Meet The Man Who Thinks Robots Are The Only Way To Make American Manufacturing Great Again
Tyler Durden
Sun, 11/01/2020 – 22:30
Bringing manufacturing back to the U.S. has been a hotbutton issue on the campaign trail this year. Despite the fact that President Trump ran on the idea back in 2016 and has been repatriating manufacturing (or at least trying to) for the better part of his entire term, Joe Biden is now also trying to campaign on the issue.
We wonder if either candidate has considered the automation that is likely going to be necessary for a broad manufacturing move back to the United States.
One man who definitely has is Arnold Kamler, best known for being the man behind Kent Bicycles. He thinks that the only way manufacturing can come back to the U.S. in full force, is going to be through the use of robotics. His company employs 150 people at a plant in South Carolina, but still does most of its manufacturing in Taiwan and China.

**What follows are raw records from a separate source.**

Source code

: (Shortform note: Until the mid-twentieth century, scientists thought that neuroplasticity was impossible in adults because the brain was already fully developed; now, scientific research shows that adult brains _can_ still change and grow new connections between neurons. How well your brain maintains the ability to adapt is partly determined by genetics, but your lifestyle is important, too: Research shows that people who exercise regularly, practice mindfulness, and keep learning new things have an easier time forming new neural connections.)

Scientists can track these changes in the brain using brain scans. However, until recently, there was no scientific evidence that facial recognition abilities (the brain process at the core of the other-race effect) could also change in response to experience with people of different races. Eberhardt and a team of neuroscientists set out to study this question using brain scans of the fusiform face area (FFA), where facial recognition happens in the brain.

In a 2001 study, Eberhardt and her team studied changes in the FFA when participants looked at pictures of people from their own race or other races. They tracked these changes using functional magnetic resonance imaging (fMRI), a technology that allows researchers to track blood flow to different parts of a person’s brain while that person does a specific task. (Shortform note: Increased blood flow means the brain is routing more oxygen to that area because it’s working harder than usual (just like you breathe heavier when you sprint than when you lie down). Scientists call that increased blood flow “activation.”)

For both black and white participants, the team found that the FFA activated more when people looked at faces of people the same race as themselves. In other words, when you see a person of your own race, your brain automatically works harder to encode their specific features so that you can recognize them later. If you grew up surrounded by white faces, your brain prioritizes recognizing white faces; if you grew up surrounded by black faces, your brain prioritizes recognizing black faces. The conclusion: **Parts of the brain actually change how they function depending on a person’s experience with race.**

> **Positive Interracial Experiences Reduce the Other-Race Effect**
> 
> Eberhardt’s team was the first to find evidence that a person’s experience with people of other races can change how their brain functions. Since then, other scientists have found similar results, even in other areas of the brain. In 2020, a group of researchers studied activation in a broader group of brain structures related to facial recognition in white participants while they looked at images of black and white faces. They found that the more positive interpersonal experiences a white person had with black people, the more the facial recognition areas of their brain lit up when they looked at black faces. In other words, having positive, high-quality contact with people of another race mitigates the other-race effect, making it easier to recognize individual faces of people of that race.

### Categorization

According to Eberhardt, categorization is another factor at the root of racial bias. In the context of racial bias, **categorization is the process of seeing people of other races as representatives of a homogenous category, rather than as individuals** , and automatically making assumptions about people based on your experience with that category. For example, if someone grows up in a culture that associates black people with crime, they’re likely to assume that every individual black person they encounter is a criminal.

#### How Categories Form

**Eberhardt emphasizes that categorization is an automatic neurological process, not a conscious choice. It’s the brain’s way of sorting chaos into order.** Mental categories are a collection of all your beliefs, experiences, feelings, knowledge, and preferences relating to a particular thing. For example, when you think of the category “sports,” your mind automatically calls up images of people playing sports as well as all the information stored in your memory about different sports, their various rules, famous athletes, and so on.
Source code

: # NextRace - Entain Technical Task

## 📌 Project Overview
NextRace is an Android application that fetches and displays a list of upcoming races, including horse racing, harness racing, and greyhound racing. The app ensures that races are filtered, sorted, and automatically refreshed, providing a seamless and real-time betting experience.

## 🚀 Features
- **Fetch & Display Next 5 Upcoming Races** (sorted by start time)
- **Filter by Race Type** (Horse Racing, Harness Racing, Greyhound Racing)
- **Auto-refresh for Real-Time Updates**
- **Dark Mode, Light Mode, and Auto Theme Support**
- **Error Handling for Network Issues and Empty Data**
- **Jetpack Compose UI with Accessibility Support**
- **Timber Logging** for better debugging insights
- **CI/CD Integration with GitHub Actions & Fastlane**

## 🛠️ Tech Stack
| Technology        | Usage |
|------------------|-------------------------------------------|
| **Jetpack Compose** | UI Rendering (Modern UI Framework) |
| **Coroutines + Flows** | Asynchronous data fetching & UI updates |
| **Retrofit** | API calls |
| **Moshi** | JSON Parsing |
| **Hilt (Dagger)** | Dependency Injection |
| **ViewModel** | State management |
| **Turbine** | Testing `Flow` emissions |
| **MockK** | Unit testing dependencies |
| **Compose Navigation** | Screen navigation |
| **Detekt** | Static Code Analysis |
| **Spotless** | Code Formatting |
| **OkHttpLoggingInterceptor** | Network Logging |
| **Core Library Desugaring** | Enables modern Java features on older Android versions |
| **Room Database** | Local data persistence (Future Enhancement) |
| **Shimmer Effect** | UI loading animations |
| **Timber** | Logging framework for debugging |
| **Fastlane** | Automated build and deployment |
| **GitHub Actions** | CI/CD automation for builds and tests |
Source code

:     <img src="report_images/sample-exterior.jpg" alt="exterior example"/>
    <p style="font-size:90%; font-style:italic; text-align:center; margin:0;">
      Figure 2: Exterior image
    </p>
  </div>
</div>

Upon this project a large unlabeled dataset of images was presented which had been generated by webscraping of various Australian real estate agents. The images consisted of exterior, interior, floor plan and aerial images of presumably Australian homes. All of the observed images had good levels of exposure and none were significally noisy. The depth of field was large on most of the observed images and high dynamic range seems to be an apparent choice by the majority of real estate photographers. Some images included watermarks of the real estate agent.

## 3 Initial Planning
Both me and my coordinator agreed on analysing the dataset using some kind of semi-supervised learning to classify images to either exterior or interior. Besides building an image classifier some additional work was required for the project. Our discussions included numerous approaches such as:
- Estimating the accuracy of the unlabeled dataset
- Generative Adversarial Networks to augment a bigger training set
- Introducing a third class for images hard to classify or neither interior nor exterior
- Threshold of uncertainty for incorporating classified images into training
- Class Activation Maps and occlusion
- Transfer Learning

Kamler told Bloomberg that while he wants to potentially 4x his output in the U.S., he isn’t getting help from the U.S. government. He claims that actions taken by President Trump and promises made by Joe Biden – both relating to taxes and tariffs – simply don’t help him. What would help him, however, is automation.
He said: “Everyone on both sides likes to make big announcements of taxes and tariffs -– that doesn’t help. The very first thing the U.S. government should do is to help U.S. companies automate.”
He said of the tariffs: “We went months of shipping lots of bicycles and losing money. Now, business is off-the-charts crazy good.”
And he’s right. The U.S. has “one of the lowest rates of automation among the world’s top industrial powers” according to Bloomberg.
While the U.S. used to be an industrial powerhouse decades ago, manufacturing and costs related to it have evolved. Instead of yearning for the days of old, lawmakers and business owners should be embracing a new hybrid model of production involving more robotics.
That’s what Kamler is doing. While human workers assemble bikes by threading brake cables or installing chains, machines are tasked with painting the bike frames.
He commented: “If we’re going to make bicycles in a big way, we need a lot more automation. We just can’t do it the way we used to do it years ago.”
Kamler aims to automate even more of his process and, ironically, says he will need to hire more workers to oversee the robotics he intends to buy. The Manufacturing Institute, which represents executives in the industry, shows that Kamler is representative of a larger trend. 75% of manufacturers are planning on boosting “smart factory” technology investments over the next year.
Carolyn Lee of TMI said: “One of the prime benefits of automation is that it replaces tasks that are repetitive or physically taxing, freeing people to focus on tasks that require human skills and creativity and creating even more jobs along the way.”
She says there are about 400,000 new openings to tend to manufacturing equipment and that 4.6 million new, similar positions will need to be filled by 2028.